#### Page excerpt

GraphQL API Driven Design

Alison Johnston 08 Feb 2017

This article is not a GraphQL tutorial but rather focuses on the specific case of mocking data with GraphQL. It discusses some investigations I did into using GraphQL to rapidly create a mock service which helps the consumers and producers to rapidly agree up the api schema then use that exact schema to create provide the real data as well as a portal where users can try it out. If you know all about this stuff then jump to Setting up the Mocking below, if not then read on to see how this is an efficient way to start projects.

GraphiQL

GraphiQL allows you to easiy create and try your queries then copy the query to use as a standard json get request or post in your application.

Why API Driven Design and Why Graph QL

Just as in the case of interface driven design in the world of Java or C#, API driven design means before any code is written the schema of the API has been agreed upon. Providing mock data is quick and easy then allows the consumers to actually use the api and verify it is what they want. This also means that both UI development can start before the real service is ready.

In this sample both the initial mock is the start of the final service, it is the actual project. Because GraphQL uses a schema we create the schema and provide mock data then deploy where the UI developers can access it. Then the api developers start to fill out the real data using exactly the same schema. No chance of getting out of sync with the mock. If one changes, the other changes. Whilst I really like Apiary and even Apigee they are separate from your project so need syncing and rely on developers to remember. They do some checks and may even code gen but with GraphQL and mocking you are always in the real project.

########
#### Source data

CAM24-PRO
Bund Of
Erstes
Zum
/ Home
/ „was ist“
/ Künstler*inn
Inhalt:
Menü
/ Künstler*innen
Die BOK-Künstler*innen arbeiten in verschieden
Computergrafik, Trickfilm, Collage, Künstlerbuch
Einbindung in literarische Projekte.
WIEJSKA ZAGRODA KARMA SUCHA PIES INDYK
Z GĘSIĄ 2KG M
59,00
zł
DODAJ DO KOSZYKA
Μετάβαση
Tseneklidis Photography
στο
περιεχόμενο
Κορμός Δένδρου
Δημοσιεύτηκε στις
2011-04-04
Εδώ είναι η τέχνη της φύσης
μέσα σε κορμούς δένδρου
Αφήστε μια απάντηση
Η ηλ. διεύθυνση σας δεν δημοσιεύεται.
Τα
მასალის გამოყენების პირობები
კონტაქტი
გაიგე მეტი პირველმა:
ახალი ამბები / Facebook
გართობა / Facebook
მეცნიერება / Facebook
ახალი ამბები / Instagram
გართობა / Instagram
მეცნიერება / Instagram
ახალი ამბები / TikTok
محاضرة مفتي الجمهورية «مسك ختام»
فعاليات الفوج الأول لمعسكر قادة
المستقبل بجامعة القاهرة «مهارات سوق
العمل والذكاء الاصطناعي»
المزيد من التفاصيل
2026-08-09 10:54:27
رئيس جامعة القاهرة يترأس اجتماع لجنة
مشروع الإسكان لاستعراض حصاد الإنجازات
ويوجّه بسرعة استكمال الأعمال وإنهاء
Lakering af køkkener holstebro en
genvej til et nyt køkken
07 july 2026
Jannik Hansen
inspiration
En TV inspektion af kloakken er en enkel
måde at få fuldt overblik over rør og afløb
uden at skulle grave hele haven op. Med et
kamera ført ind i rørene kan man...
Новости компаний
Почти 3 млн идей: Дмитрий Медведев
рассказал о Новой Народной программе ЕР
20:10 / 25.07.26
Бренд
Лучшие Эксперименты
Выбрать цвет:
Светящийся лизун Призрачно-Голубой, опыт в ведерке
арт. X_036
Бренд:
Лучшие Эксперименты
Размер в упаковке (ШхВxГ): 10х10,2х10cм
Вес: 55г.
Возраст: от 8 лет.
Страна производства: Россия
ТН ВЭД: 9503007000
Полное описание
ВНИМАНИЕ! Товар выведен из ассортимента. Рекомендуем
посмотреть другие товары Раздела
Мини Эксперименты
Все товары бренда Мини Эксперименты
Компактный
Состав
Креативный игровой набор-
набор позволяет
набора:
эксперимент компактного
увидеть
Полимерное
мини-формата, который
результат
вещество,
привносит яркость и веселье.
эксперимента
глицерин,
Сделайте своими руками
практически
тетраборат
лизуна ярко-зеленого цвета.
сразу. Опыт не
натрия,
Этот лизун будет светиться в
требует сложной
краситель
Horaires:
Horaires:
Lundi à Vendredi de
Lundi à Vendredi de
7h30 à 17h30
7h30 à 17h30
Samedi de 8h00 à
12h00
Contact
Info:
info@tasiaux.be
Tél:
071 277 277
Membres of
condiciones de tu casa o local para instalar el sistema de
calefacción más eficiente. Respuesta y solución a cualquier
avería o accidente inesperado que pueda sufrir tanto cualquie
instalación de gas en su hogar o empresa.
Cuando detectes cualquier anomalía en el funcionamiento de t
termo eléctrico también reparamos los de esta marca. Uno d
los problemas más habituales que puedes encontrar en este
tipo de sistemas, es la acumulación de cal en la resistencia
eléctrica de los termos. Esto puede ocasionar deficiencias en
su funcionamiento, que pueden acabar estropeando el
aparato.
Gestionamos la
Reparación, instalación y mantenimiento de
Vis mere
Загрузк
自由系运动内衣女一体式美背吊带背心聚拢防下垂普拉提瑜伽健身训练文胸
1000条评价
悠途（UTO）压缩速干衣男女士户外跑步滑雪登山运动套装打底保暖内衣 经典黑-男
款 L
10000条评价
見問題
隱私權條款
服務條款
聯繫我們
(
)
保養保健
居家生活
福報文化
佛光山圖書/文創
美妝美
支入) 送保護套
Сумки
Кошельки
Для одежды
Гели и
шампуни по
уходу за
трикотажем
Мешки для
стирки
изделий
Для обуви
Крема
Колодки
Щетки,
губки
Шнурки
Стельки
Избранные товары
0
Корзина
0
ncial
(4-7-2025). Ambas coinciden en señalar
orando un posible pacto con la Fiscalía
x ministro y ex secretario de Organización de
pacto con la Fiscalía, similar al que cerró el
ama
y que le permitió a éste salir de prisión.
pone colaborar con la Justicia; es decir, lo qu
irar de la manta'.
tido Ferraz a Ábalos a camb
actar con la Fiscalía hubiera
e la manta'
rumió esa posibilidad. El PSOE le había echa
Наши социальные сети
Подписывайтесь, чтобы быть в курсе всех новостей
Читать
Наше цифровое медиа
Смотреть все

########

▶ [Problems and tasks]:
1. List every named technology in the GraphQL article, including tools, services, and programming languages.
2. Resume the GraphQL mocking article, starting after its final sentence.

▶ [Exercise answers]:
1. GraphQL, GraphiQL, Java, C#, Apiary, Apigee

2.
I strongly recommend reading up on GraphQL. If you have ever written a rest api before then you will read about GraphQL and just smile. Think of it like SQL for rest. It is still completely rest under the covers and rest clients can call it still but it adds a whole lot more. It is a superset of rest. Plus it’s self documenting and you get this great api portal built in. This app is part of your api, not separate. If you want the documentation, send a text/html content type, if you want to query the api send an application/json content type.

If you are new to GraphQL I suggest you read up a little before continuing.

Star Wars

Try the GraphQL stars wars api. Click this query to open the GraphQL editor with a query ready to run. Click the “Prettify” button to pretty format it, then hit the play button. The query defines which fields you want from the API as well as filtering. You can also get multiple results in one server request.

Setting up the Mocking

Source code is available on GitHub.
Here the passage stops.